#### What is expected:
In the entries that follow, the lines from the line containing "[186,324,216,333] was -> [665,531,681,547] is" up to and including the line containing "[131,255,408,266] A, Kekkonen, H, Lahti, T, &" must be copied exactly, with pictures omitted.

#### Data shown:
+===+

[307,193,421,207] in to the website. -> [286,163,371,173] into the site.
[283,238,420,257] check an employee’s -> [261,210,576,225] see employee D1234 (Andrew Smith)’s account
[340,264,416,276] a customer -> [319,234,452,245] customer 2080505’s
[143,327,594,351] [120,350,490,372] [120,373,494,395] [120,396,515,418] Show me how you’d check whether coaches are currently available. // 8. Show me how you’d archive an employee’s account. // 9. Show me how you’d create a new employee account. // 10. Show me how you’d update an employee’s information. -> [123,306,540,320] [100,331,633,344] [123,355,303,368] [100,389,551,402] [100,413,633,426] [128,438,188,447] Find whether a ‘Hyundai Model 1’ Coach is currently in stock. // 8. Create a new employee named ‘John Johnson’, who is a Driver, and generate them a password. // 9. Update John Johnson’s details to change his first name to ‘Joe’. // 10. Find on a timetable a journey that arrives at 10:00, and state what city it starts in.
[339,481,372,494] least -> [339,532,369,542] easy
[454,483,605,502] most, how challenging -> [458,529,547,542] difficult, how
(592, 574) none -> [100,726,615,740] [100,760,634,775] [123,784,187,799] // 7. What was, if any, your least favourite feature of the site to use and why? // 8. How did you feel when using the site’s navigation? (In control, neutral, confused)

+===+

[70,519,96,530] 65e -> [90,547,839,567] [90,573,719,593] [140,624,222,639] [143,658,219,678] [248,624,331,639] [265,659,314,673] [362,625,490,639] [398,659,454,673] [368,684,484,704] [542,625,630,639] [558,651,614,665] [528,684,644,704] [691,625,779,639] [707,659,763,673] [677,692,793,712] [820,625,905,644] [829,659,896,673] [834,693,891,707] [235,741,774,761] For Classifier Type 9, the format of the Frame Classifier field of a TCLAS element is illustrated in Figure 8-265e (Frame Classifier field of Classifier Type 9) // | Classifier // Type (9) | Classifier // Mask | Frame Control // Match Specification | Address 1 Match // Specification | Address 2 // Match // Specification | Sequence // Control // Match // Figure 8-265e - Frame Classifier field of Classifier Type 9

+===+

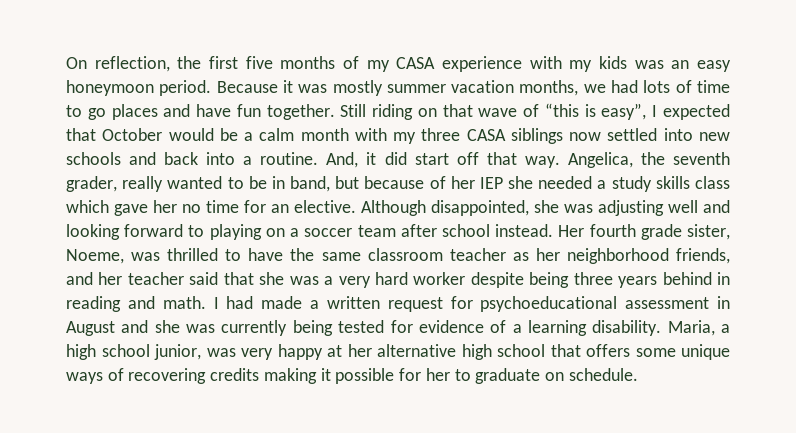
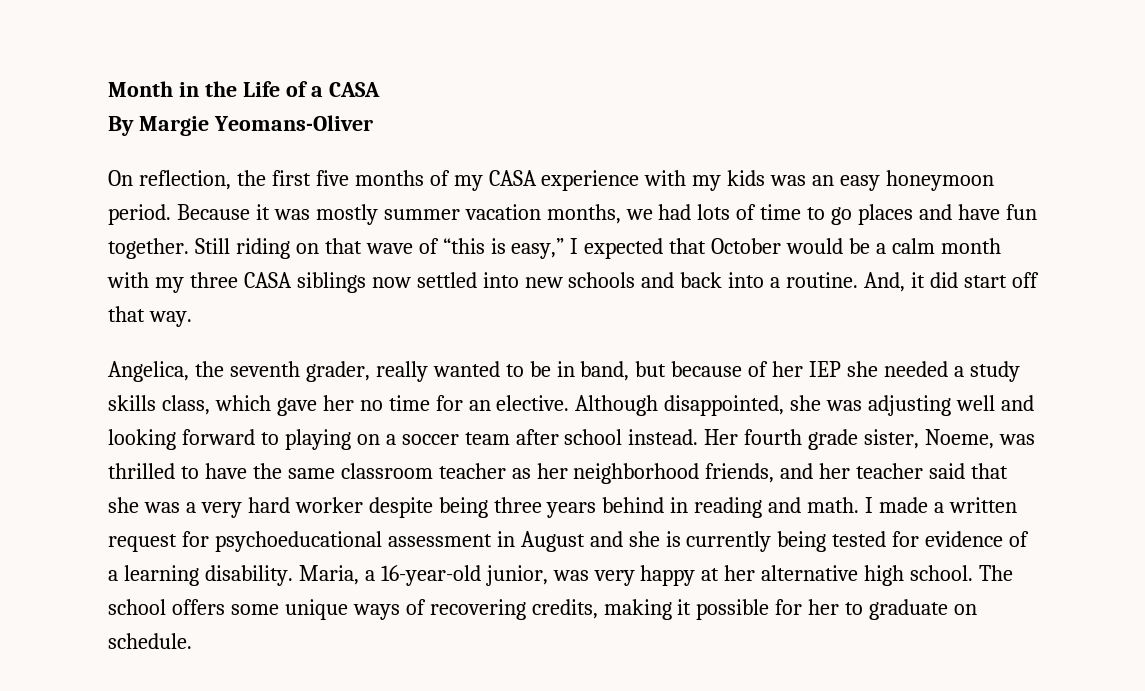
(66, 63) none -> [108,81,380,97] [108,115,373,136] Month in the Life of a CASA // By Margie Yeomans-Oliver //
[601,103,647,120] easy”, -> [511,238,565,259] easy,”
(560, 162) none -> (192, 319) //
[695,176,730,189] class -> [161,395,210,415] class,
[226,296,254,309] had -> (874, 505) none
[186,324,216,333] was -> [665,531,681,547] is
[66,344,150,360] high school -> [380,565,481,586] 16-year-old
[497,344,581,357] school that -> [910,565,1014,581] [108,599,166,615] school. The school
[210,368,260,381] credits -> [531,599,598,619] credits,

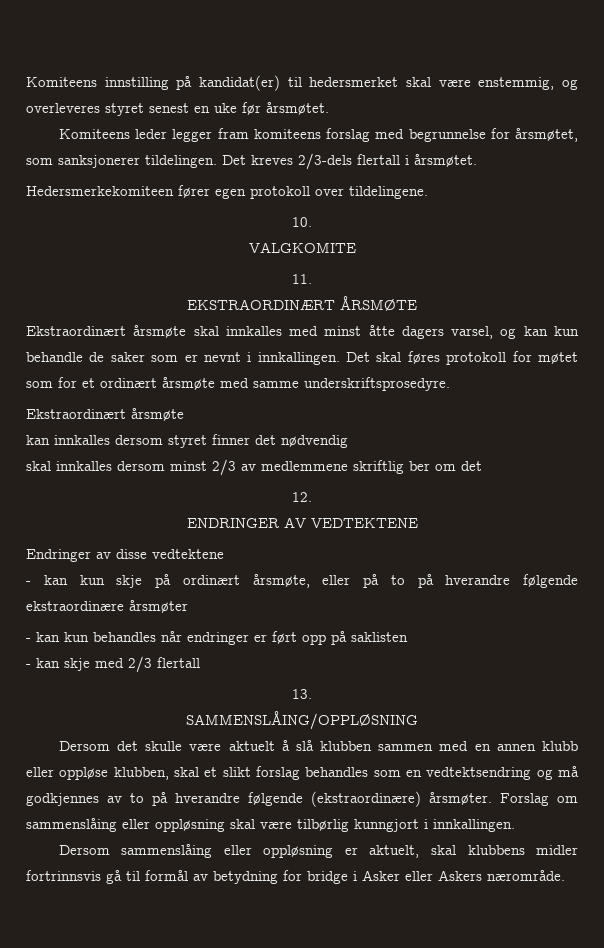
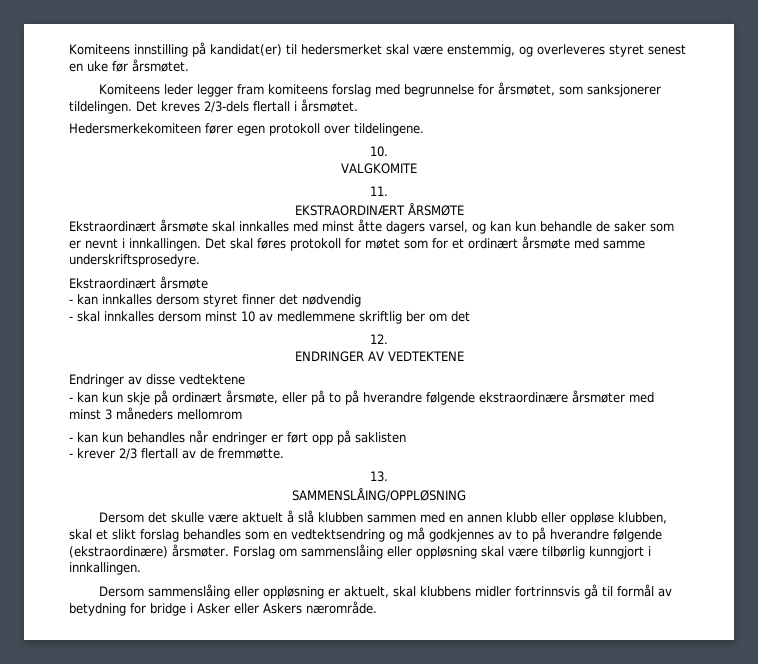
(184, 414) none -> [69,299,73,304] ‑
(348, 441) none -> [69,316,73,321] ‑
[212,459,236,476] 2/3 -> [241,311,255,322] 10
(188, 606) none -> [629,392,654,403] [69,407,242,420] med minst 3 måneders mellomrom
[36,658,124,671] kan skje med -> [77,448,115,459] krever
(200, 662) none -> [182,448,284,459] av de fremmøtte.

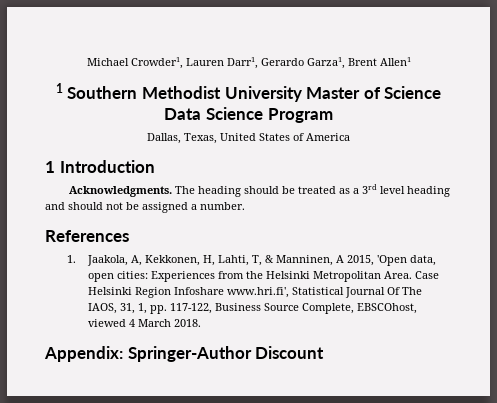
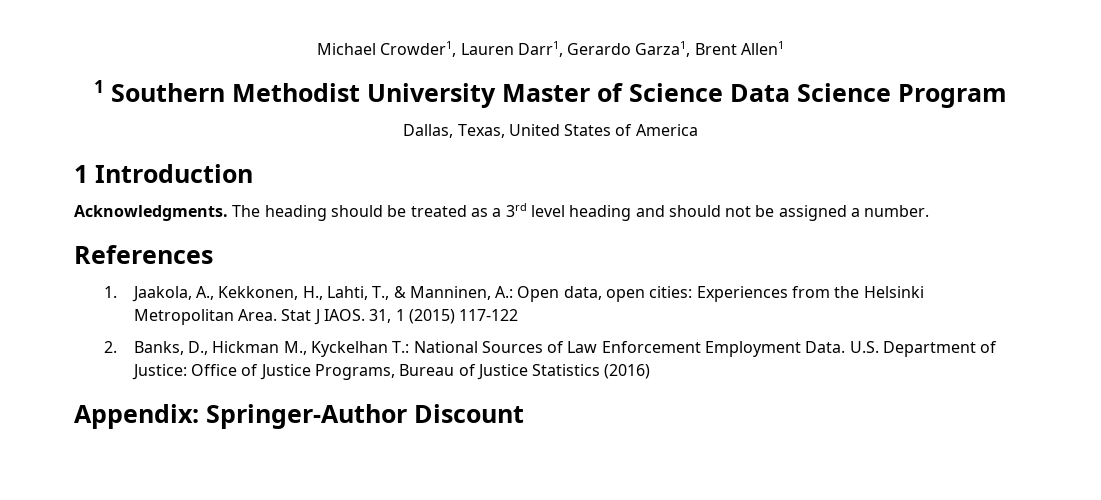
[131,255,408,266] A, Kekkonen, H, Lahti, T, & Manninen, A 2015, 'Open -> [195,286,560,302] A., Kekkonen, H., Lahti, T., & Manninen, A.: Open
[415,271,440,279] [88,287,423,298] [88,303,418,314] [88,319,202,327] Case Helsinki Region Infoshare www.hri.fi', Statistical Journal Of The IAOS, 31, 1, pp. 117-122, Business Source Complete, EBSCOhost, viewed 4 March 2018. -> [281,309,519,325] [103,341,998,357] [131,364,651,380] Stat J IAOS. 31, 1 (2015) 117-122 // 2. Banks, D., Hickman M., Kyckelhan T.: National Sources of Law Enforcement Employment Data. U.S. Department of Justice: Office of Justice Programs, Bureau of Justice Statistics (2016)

+===+

#### Solution to this problem:
[186,324,216,333] was -> [665,531,681,547] is
[66,344,150,360] high school -> [380,565,481,586] 16-year-old
[497,344,581,357] school that -> [910,565,1014,581] [108,599,166,615] school. The school
[210,368,260,381] credits -> [531,599,598,619] credits,

(184, 414) none -> [69,299,73,304] ‑
(348, 441) none -> [69,316,73,321] ‑
[212,459,236,476] 2/3 -> [241,311,255,322] 10
(188, 606) none -> [629,392,654,403] [69,407,242,420] med minst 3 måneders mellomrom
[36,658,124,671] kan skje med -> [77,448,115,459] krever
(200, 662) none -> [182,448,284,459] av de fremmøtte.

[131,255,408,266] A, Kekkonen, H, Lahti, T, & Manninen, A 2015, 'Open -> [195,286,560,302] A., Kekkonen, H., Lahti, T., & Manninen, A.: Open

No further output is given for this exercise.